You are your greatest asset. Not a fund. Not a policy. Not a property. When you grow your ideas, skills, tools, and network, money follows value.

“If you borrow money without mental capital, you create risk.”

I’ve paid for masterminds, mentors, and top communities for decades. That’s not indulgence. That’s leverage. One call with the right advisor once saved me $2,500. A single introduction can open markets. Writing checks for wisdom and access is faster than trying to hack it alone.

Savings has a purpose—about six months for staying power. But after that, parking cash is decay. Since 1971, the dollar lost most of its purchasing power. Cash that sits, sinks.

The FIRE Trap And The Joy Deficit

I agree with cutting waste. But the extreme “never spend” path builds a life of waiting. If you spend decades hoarding while your kids grow up, what did you win? Quality of life isn’t a finish line. It’s a daily practice.

“Net worth without self-worth is a sure way to be broke.”

* [Given information]
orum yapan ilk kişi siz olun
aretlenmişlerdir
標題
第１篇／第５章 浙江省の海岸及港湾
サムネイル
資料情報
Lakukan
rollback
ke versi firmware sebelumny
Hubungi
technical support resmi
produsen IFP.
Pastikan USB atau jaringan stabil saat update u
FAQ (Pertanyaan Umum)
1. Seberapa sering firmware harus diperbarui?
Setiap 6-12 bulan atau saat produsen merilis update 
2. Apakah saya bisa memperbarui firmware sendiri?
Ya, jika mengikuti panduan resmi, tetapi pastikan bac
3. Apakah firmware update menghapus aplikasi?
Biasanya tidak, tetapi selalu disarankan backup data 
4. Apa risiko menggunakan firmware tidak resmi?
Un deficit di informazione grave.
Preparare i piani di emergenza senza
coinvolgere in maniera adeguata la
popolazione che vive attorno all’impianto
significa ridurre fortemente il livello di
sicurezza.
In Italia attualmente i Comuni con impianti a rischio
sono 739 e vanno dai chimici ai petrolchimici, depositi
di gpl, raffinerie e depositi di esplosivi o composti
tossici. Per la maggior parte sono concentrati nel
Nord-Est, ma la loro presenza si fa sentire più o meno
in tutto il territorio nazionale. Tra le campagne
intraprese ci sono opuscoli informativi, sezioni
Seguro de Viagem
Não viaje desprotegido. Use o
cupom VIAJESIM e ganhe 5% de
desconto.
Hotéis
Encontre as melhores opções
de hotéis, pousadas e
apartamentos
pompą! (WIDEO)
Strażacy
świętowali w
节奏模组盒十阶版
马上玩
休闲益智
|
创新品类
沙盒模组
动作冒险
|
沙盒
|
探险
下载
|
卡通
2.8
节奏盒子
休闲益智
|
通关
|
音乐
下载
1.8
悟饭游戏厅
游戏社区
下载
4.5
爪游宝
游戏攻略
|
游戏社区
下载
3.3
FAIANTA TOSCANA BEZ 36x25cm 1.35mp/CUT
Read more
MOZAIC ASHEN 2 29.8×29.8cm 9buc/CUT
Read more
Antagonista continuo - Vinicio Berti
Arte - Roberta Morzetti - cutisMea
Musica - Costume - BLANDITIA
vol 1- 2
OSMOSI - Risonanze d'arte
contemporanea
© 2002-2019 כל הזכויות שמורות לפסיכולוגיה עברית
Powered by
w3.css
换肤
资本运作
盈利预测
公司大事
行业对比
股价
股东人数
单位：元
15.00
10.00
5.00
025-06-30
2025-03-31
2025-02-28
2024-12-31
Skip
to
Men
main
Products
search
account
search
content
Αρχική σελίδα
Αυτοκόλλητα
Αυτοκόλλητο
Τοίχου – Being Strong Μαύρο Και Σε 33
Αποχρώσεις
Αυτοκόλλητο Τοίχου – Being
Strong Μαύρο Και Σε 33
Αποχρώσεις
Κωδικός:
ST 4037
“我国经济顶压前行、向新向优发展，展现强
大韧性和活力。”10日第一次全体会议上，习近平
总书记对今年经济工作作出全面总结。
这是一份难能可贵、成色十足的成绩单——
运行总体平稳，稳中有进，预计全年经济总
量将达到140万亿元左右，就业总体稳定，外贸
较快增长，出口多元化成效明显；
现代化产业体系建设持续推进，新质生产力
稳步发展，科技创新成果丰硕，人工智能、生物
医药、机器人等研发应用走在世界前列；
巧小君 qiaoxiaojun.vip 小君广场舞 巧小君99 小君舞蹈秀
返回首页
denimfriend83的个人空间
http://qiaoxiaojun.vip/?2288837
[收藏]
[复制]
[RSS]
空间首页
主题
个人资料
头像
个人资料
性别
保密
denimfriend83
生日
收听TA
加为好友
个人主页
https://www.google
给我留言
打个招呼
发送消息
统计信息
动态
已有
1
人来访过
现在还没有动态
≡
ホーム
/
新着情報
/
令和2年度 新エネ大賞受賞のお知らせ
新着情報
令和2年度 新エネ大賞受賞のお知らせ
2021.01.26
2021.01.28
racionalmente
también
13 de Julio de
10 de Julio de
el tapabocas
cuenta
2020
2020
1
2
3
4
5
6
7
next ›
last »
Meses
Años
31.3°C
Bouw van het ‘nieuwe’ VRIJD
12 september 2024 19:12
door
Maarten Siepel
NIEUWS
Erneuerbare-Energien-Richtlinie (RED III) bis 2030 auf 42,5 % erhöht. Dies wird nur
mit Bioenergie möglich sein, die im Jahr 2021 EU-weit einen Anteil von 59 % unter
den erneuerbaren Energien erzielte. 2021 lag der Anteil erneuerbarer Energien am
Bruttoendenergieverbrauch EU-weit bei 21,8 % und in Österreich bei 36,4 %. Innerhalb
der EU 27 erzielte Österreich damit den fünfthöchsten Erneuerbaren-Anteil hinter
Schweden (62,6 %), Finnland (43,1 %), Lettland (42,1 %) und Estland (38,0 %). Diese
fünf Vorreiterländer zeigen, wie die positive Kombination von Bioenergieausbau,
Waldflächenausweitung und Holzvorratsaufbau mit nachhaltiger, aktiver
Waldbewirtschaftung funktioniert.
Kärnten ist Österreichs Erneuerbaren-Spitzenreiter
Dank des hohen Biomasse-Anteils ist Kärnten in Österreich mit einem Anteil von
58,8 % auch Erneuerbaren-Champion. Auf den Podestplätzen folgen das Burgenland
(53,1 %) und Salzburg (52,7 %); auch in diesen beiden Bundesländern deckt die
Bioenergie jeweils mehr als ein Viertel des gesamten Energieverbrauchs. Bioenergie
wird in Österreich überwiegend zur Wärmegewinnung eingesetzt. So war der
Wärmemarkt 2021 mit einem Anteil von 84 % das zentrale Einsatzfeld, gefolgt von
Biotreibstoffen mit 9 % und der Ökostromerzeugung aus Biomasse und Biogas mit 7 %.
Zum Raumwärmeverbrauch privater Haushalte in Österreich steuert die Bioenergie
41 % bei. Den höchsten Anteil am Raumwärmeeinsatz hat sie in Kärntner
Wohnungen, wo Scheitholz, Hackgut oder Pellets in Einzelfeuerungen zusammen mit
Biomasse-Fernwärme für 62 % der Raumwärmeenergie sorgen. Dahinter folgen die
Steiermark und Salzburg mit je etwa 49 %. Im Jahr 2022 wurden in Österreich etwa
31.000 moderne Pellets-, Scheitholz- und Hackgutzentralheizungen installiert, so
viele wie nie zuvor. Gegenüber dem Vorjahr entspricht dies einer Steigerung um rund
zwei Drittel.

* [Questions on the material]
1. Reproduce part of the passage on investing in yourself, starting at the words that include "Savings has a" and stopping after "that sits, sinks.".
2. For each statement below, say whether it agrees with the passage on investing in yourself. Answer yes or no and quote the deciding words. (a) The writer says savings should cover about six months. (b) The writer says one call with an advisor once saved $5,000. (c) The writer opposes cutting waste.
The items above are separate from the passage on investing in yourself.

* [Responses per task]
1.
Savings has a purpose—about six months for staying power. But after that, parking cash is decay. Since 1971, the dollar lost most of its purchasing power. Cash that sits, sinks.

2.
(a) Yes: "Savings has a purpose—about six months for staying power."
(b) No: "One call with the right advisor once saved me $2,500."
(c) No: "I agree with cutting waste."